Diary of Charles Francis Adams, volume 1

Monday. May. 24th. VIII.

Wednesday. May 26th. IX.

Tuesday. May 25th. VIII:30. CFA

1824-05-25

Tuesday. May 25th. VIII:30. CFA
Tuesday. May 25th. VIII:30.

Employed this morning as usual. We are so monotonous here at present that it is hardly possible to obtain material enough for amusement, in my journal. I finished the Pleasures of Imagination and wrote my Journal as usual. The family moved into the large room today as the rest of the house is entirely unoccupied. It is the Pleasantest part of the house so I rejoice at the circumstance. But my day was not spent in the most agreable manner so I sat down and amused myself as well as I could for want of my usual society in reading one of Mrs. Opie’s New Tales.1 It was the first called Mrs. Arlington’s. These are written very pleasantly, containing a great deal of vivacity, some nature and some good observation. Still they hold considerably to the romance of life and are too apt to take hold foolishly of the wild ideas of youth. Novels I think are generally injurious as they serve to increase the tendency to build castles in the air, which is naturally strong enough. The sudden blight of these prospects is frequently the cause of the destruction of their holders. Sheer elegance and magnificence however wished for, it is the lot of but few to possess.

In the afternoon I wrote a letter to my mother2—it was a wretched scrawl and I was much ashamed of it but as this is no place to do any thing either elegantly or methodically I determined to let it go as I had made it. I am afraid my Journal will not appear to the best advantage when I look over it at Cambridge but rather than let it run down to wind up at Cambridge which would be difficult, I continue it badly. After tea I took a long walk to Milton with Thomas in which we had 158some interesting conversation concerning the family about which I have not been able to sound his knowledge hitherto. We returned and remained until nine o’clock in my Grandfather’s, reading the newspapers to him which my Uncle had brought out for he had been there, and brought out with him, a young man or boy rather a nephew of his by the name of Foster,3 a sufficiently modest young man.

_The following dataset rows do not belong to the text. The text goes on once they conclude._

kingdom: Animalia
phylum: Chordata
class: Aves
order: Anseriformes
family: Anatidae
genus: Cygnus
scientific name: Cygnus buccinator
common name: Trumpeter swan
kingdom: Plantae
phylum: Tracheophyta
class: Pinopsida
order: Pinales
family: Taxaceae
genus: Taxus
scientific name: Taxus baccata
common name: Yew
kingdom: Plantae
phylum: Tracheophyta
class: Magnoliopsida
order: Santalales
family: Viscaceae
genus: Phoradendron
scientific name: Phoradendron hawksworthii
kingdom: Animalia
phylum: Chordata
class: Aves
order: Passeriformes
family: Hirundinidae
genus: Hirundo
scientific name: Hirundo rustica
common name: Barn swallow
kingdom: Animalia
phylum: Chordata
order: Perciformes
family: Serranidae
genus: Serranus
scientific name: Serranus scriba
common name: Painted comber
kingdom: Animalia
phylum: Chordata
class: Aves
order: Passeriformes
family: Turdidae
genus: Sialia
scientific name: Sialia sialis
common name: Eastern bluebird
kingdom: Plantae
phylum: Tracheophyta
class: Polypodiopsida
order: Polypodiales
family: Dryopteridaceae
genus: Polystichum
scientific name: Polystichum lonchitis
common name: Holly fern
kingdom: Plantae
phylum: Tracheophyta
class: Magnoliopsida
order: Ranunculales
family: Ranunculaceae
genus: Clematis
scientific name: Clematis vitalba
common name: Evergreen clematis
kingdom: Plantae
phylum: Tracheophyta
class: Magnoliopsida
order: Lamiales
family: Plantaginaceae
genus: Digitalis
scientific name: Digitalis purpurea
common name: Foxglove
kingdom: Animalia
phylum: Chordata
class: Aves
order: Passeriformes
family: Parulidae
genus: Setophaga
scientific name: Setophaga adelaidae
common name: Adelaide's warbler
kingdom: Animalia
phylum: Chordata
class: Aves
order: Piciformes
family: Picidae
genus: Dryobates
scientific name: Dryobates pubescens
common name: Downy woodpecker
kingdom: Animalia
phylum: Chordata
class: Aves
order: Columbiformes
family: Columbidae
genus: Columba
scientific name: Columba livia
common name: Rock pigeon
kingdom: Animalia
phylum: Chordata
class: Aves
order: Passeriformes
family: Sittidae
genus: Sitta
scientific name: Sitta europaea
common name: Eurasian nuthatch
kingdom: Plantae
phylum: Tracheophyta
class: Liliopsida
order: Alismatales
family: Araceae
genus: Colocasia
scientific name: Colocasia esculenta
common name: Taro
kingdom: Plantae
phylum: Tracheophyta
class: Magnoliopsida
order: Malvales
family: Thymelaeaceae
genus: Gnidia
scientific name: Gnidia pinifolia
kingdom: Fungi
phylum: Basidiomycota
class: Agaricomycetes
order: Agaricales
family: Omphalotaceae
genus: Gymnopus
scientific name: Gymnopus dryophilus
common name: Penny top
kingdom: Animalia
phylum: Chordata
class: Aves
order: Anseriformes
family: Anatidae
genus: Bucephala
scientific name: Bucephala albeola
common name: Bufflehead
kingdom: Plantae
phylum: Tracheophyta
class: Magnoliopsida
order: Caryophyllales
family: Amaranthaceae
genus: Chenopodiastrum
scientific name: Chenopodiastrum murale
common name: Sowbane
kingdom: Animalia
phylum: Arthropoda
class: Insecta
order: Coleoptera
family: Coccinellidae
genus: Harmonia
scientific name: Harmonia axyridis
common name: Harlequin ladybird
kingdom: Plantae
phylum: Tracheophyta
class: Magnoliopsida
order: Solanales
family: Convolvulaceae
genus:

I was at the table with the ladies until eleven when they retired when I had the comfortable task of sitting up with my Uncle when he was in one of his usual situations. It has often made me grieve to think this man should make himself a ruin to others and to himself, possessing as he does all those qualities requisite to make an excellent member of Society. But I fear the evil is irremediable for his own efforts to break the vice have not been successful and consequently no one else’s will be. XII:15.

1.

Mrs. Amelia Opie, New Tales, 4 vols., London, 1818.

2.

Missing.

3.

Charles Phineas Foster (1806–1879), of Boston, son of Phineas and Frances (Harrod) Foster and a member of CFA’s class at Harvard (Harvard Archives).